Card's bigoted views about gay people are bad enough, but he exacerbates them with seditious and frankly insurrectionist comments about a country that would tolerate gay marriage. In that same treatise, he wrote, "If America becomes a place where the laws of the nation declare that marriage no longer exists … then our allegiance to America will become zero."

In a 2008 column in the Deseret News, he wrote: "How long before married people answer the dictators thus: Regardless of law, marriage has only one definition, and any government that attempts to change it is my mortal enemy. I will act to destroy that government and bring it down."

I still have trouble believing that the same man who wrote fiction full of such empathy and understanding would suggest that a civil war is preferable to legalizing gay marriage.

No, the main reason boycotting Ender's Game is counterproductive is that the theme of the story itself is the best repudiation of everything for which Card has come to stand.

That theme is perhaps best expressed in a passage from the original sequel to Ender's GameSpeaker for the Dead, which was published in 1986. It is a very different kind of book; while Ender Wiggin is still the main character, it is set thousands of years in the future, and the adult Ender has long left his soldier days behind and morphed into a philosopher/prophet. It is, in my opinion, Card's best book; like Ender's GameSpeaker for the Dead won the Hugo and Nebula awards.10 (And unlike Ender's GameSpeaker for the Dead really is unfilmable.)

Toward the end of the book, Ender is talking to a Portuguese Catholic boy named Olhado. Ender says:

"Science refuses to admit any cause except first cause — knock down one domino, the one next to it also falls. But when it comes to human beings, the only type of cause that matters is final cause, the purpose. What a person had in mind.
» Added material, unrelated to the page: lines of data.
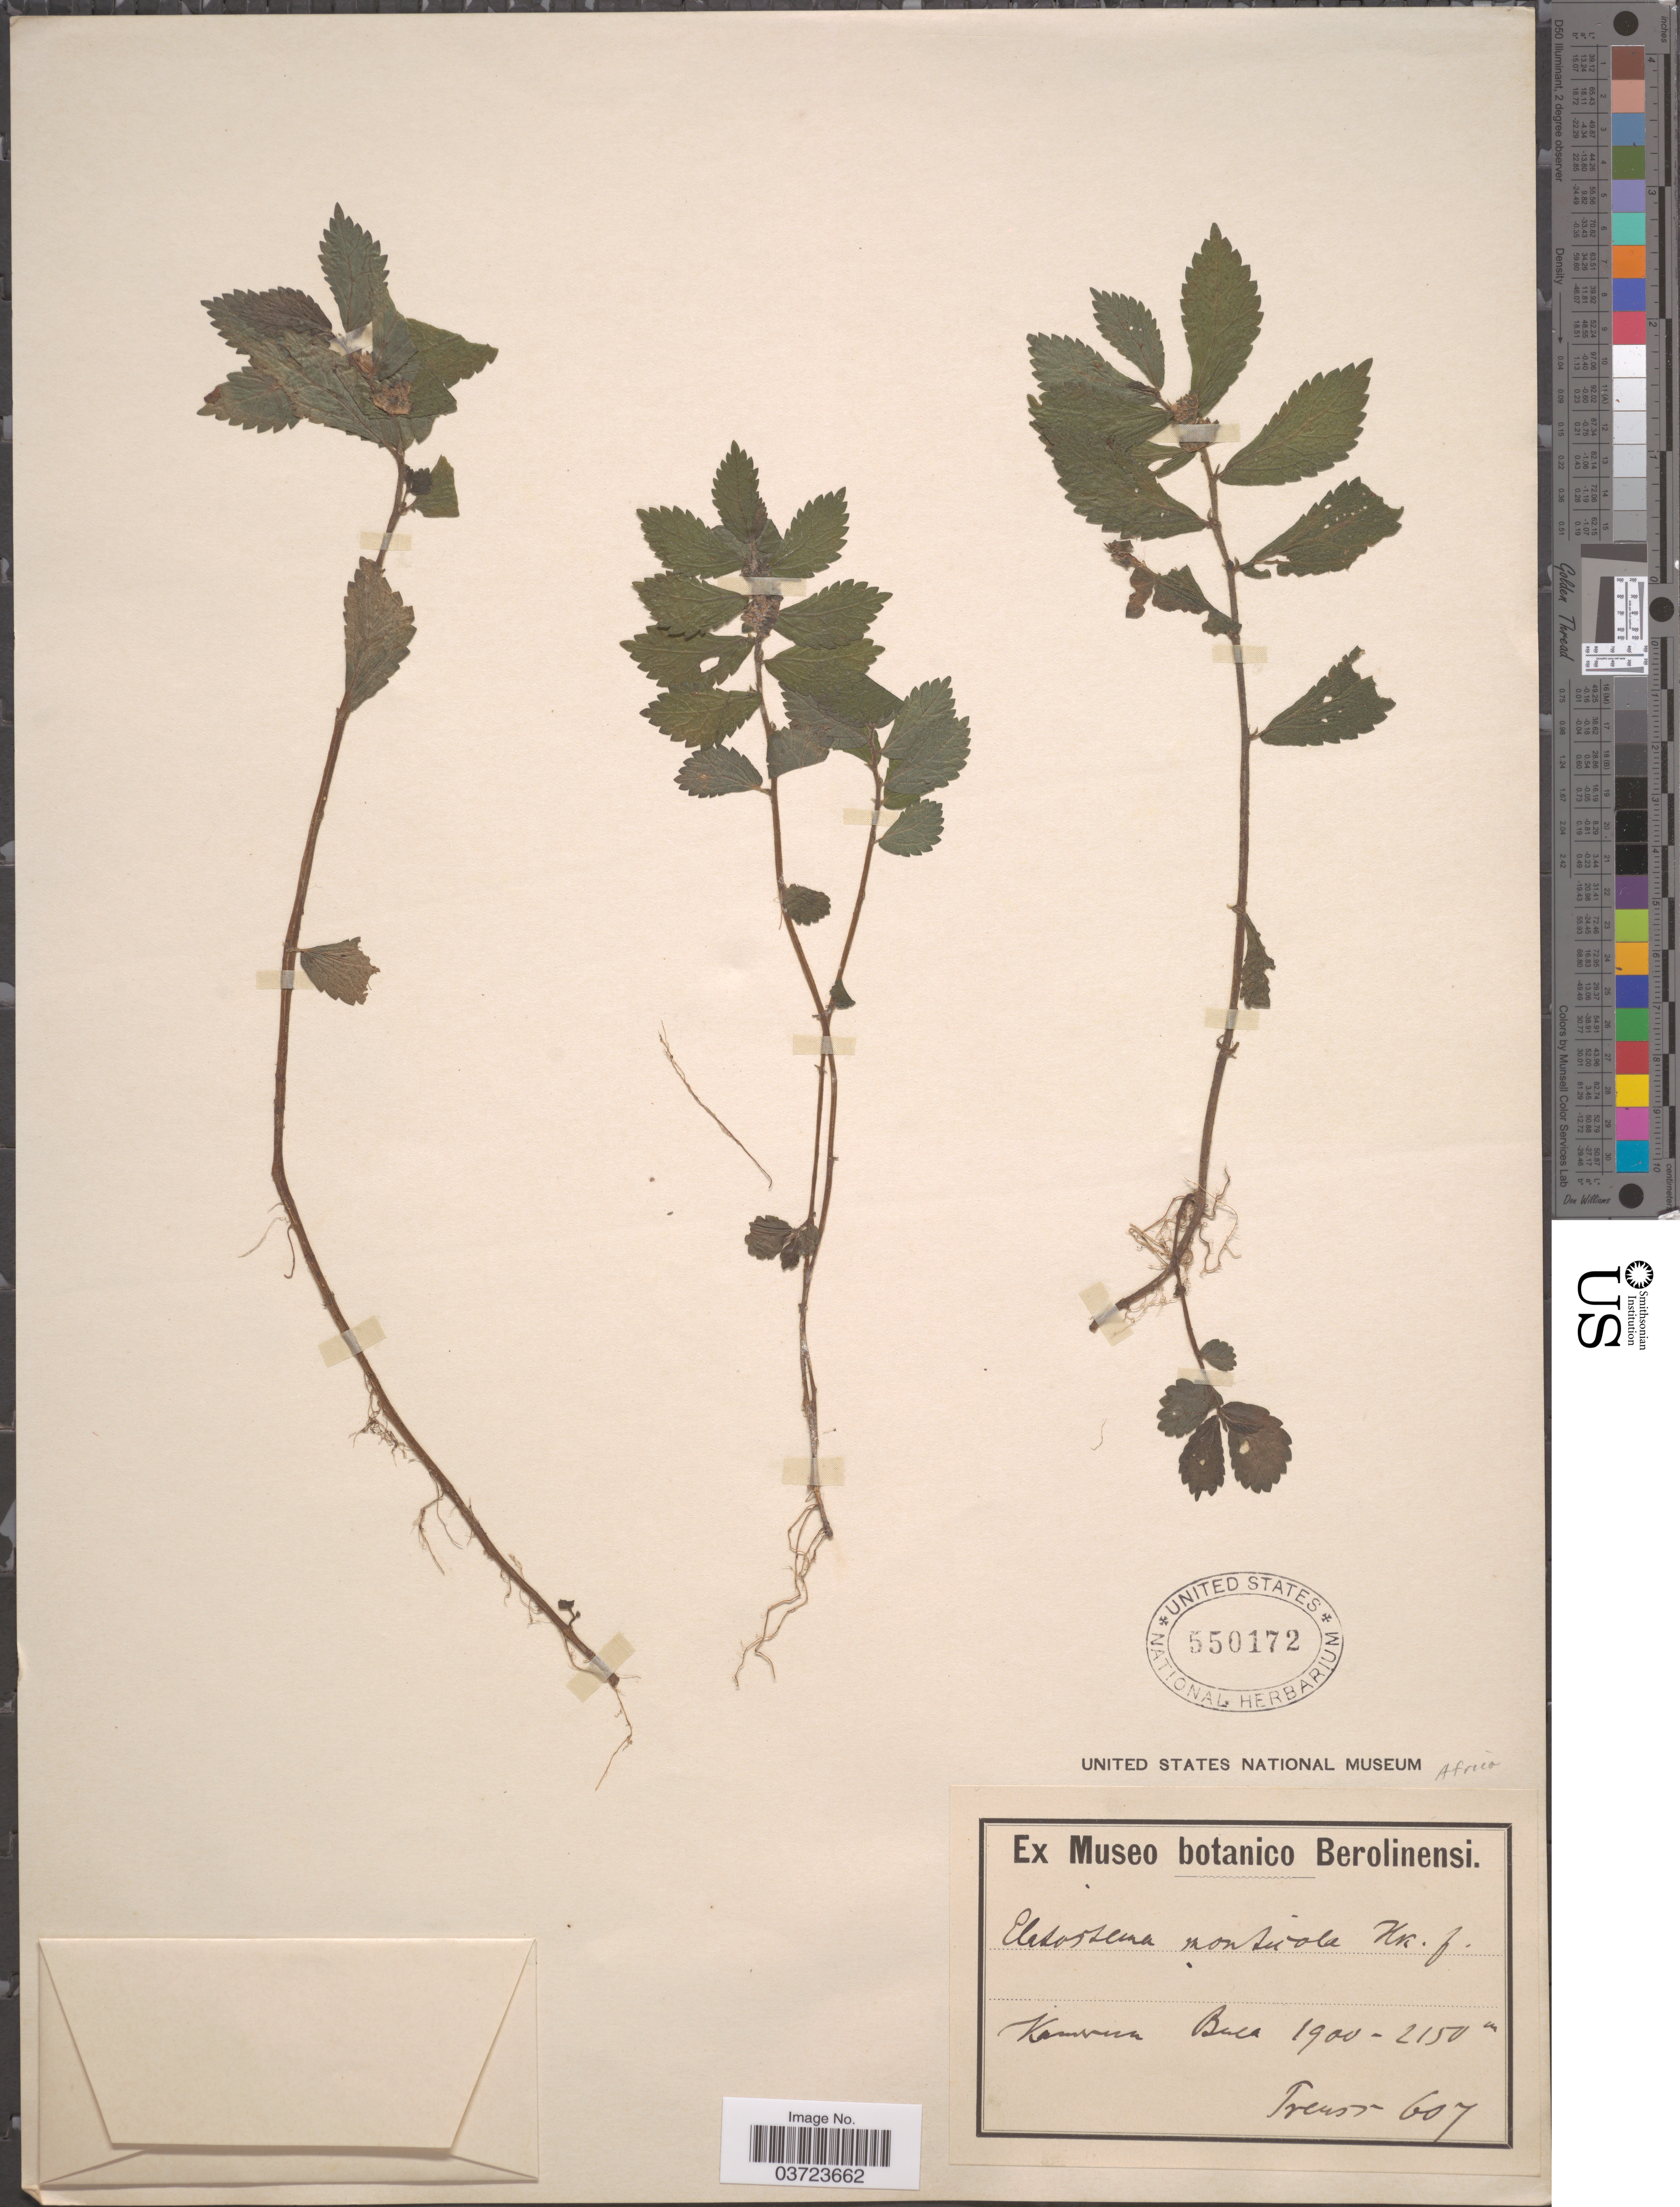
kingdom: Plantae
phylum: Tracheophyta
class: Magnoliopsida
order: Rosales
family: Urticaceae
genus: Elatostema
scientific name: Elatostema monticola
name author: Hook. f.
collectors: C. Preuss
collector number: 607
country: Cameroon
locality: Africa. Kamerun Buea.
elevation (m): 1900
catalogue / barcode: US 550172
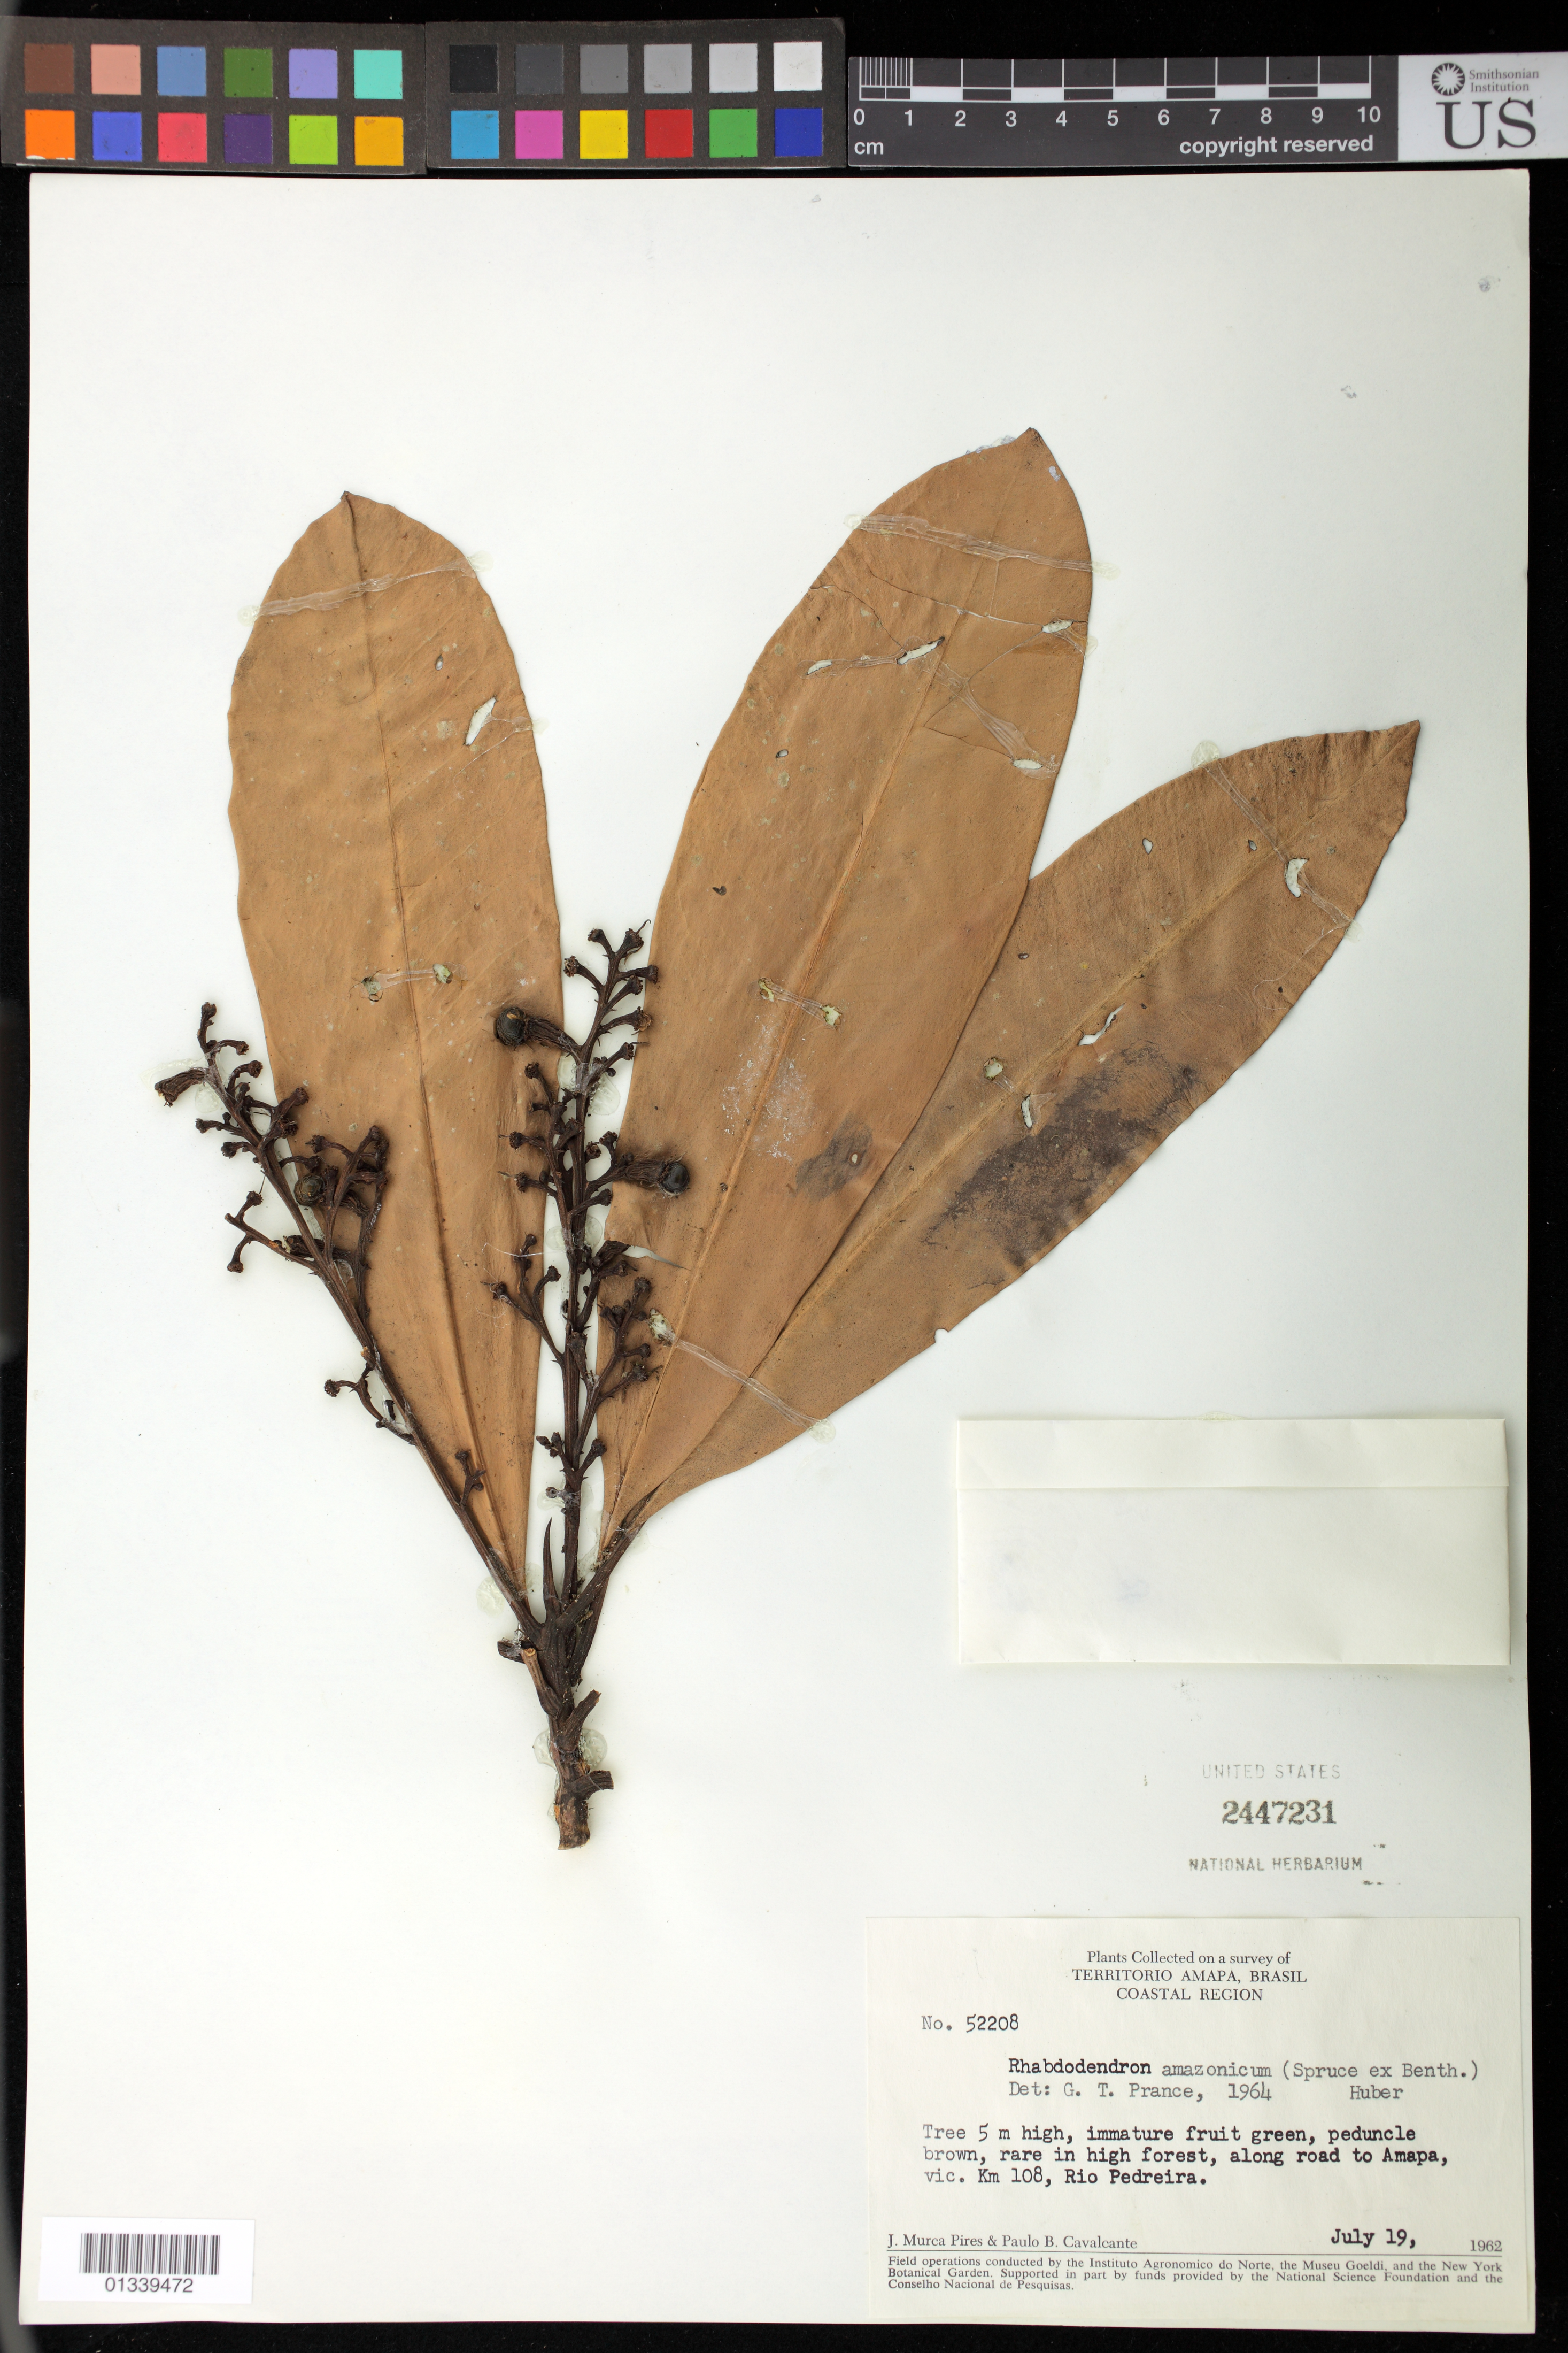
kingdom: Plantae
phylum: Tracheophyta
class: Magnoliopsida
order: Caryophyllales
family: Rhabdodendraceae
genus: Rhabdodendron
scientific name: Rhabdodendron amazonicum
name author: (Spruce ex Benth.) Huber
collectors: J. M. Pires & P. B. Cavalcante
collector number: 52208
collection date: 1962-07-19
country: Brazil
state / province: Amapá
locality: Along road to Amapá, vic. km 108, Rio Pedreira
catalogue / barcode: US 2447231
Once you understand what people really want, you can't hate them anymore. You can fear them, but you can't hate them, because you can always find the same desires in your own heart."

That's what Ender's Game is all about, really. In order to defeat the buggers, Ender has to figure out their tactics. In order to figure out their tactics, he has to understand them. In order to understand them, he has to stop hating them. Empathy leads the way to victory, but it also leads the way to emotional devastation, because how can you live with yourself if you've defeated an enemy you've grown to love?

Maybe Card decided at some point that the price of empathy was better borne by his characters than by himself. It's hard to hate your enemies when you understand them; it's much easier to go through life holding on to your prejudices by keeping those with whom you disagree at arm's length.